Memeluk Tradisi Sambil Memandang Masa Depan
Salah satu hal yang paling berkesan dari Keretapi Sarong adalah bahwa acara ini bukan hanya tentang merayakan Malaysia modern. Ini juga menjadi bukti bahwa anak-anak muda Malaysia sangat terhubung dengan akar budaya mereka. Meski hidup di dunia yang semakin global, mereka dengan bangga mengenakan pakaian tradisional, menunjukkan bahwa mereka tidak melupakan asal-usul mereka. Mereka merangkul keberagaman budaya yang menjadi ciri khas Malaysia—mulai dari sarong dan kebaya dari komunitas Melayu hingga cheongsam dan sari dari komunitas Cina dan India—semuanya menjadi pengingat bahwa kemajuan modern tidak harus menghapus tradisi.

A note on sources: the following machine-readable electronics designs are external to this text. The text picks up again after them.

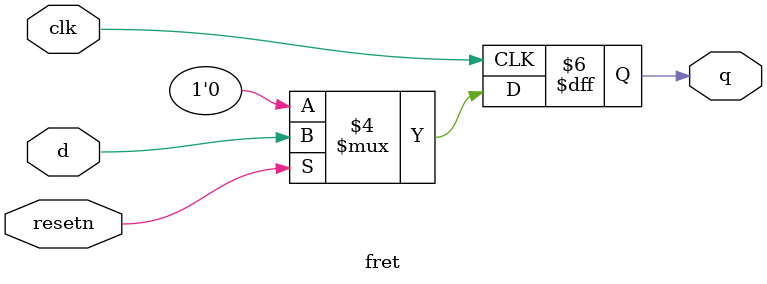
<source format=v>
module top_module (
    input clk,
    input resetn,   // synchronous reset
    input in,
    output out);
    wire q1,q2,q3;

    fret a1(clk,resetn,in,q1);
    fret a2(clk,resetn,q1,q2);
    fret a3(clk,resetn,q2,q3);
    fret a4(clk,resetn,q3,out);
    

endmodule
module fret(input clk,input resetn, input d,output reg q);
    always @(posedge clk) begin
        if(~resetn)
           q  <= 0;
         else 
        	q <= d;
    end
endmodule

</source>
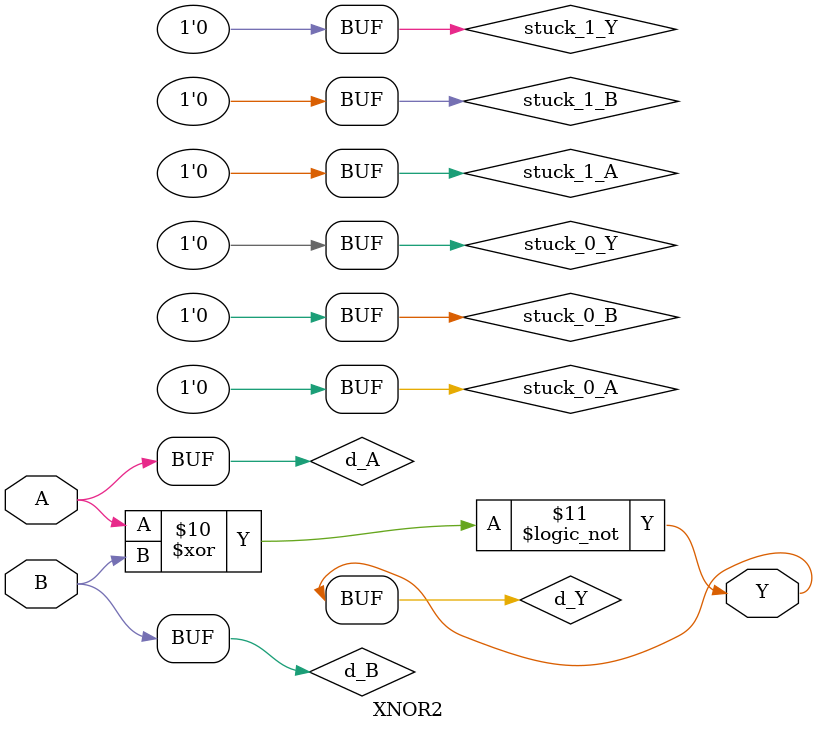
<source format=v>
module XNOR2 (input A, output Y, input B);
`ifdef REGISTER
initial begin
   $display("register  %m.stuck_0_A input");
   $display("register  %m.stuck_1_A input");
   $display("register  %m.stuck_0_Y output");
   $display("register  %m.stuck_1_Y output");
   $display("register  %m.stuck_0_B input");
   $display("register  %m.stuck_1_B input");
end
`endif
reg stuck_0_A; initial stuck_0_A=0;
reg stuck_1_A; initial stuck_1_A=0;
wire d_A = stuck_1_A ? 1 : stuck_0_A ? 0 : A;
reg stuck_0_Y; initial stuck_0_Y=0;
reg stuck_1_Y; initial stuck_1_Y=0;
wire d_Y;
assign Y = stuck_1_Y ? 1 : stuck_0_Y ? 0 : d_Y;
reg stuck_0_B; initial stuck_0_B=0;
reg stuck_1_B; initial stuck_1_B=0;
wire d_B = stuck_1_B ? 1 : stuck_0_B ? 0 : B;
assign d_Y = ! ( d_A ^ d_B );
endmodule

</source>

Generasi ini menunjukkan kepada dunia bahwa Malaysia tidak hanya dikenal dengan gedung pencakar langit dan pencapaian ekonominya. Negara ini juga kaya akan sejarah, dengan warisan budaya yang mendalam, dan anak-anak mudanya dengan bangga menampilkan itu. Saat saya berdiri di sana, melihat kerumunan yang menari dengan pakaian tradisional mereka, saya menyadari bahwa kebanggaan yang mereka rasakan bukan hanya individu—itu adalah kebanggaan kolektif. Kebanggaan yang lahir dari keberagaman Malaysia, tetapi bersatu oleh rasa memiliki yang sama.
Kebanggaan Kolektif sebagai Kekuatan Malaysia
Apa yang paling membuat saya takjubdari Keretapi Sarong 2024 ini adalah bagaimana kebanggaan kolektif ini muncul. Anak-anak muda Malaysia, yang sebagian besar tumbuh di era modern dan globalisasi, bangga menjadi warga dunia, namun mereka melakukannya tanpa kehilangan warisan mereka. Sebaliknya, mereka justru merayakannya. Acara ini adalah pengingat yang kuat bahwa kebanggaan nasional, yang berakar pada sejarah dan tradisi, dapat berkembang menjadi sesuatu yang menyatukan dan memperkuat sebuah bangsa.
Kebanggaan kolektif ini bukanlah sesuatu yang hanya sementara. Ini adalah kekuatan yang akan membentuk masa depan Malaysia. Anak-anak muda ini adalah saksi dari beberapa momen paling penting dalam sejarah modern negara mereka. Mereka telah melihat Malaysia tumbuh menjadi negara yang mampu bersaing di panggung global, dan mereka bangga untuk membawa identitas negara mereka ke masa depan. Seiring dengan semakin melekatnya kebanggaan ini dalam kesadaran kolektif mereka, identitas budaya Malaysia semakin mengemuka, mengingatkan dunia—dan diri mereka sendiri—bahwa Malaysia adalah negara yang kuat, bersatu, dan kaya secara budaya.
Sebagai orang Indonesia, menyaksikan Keretapi Sarong 2024 adalah pengalaman yang begitu menggugah. Ini bukan hanya perayaan Hari Malaysia, tapi perayaan tentang segala sesuatu yang membuat Malaysia unik. Anak-anak muda yang berpartisipasi bukan hanya merayakan masa lalu mereka—mereka juga merangkul masa depan mereka, sebagai warga dunia dengan ikatan yang kuat dan bangga pada warisan budaya mereka. Saya meninggalkan acara ini dengan perasaan yang terinspirasi, dan tak bisa tidak bertanya-tanya apakah di Indonesia, kita juga bisa menumbuhkan rasa persatuan, kebanggaan, dan keterhubungan yang serupa dengan akar budaya kita sendiri.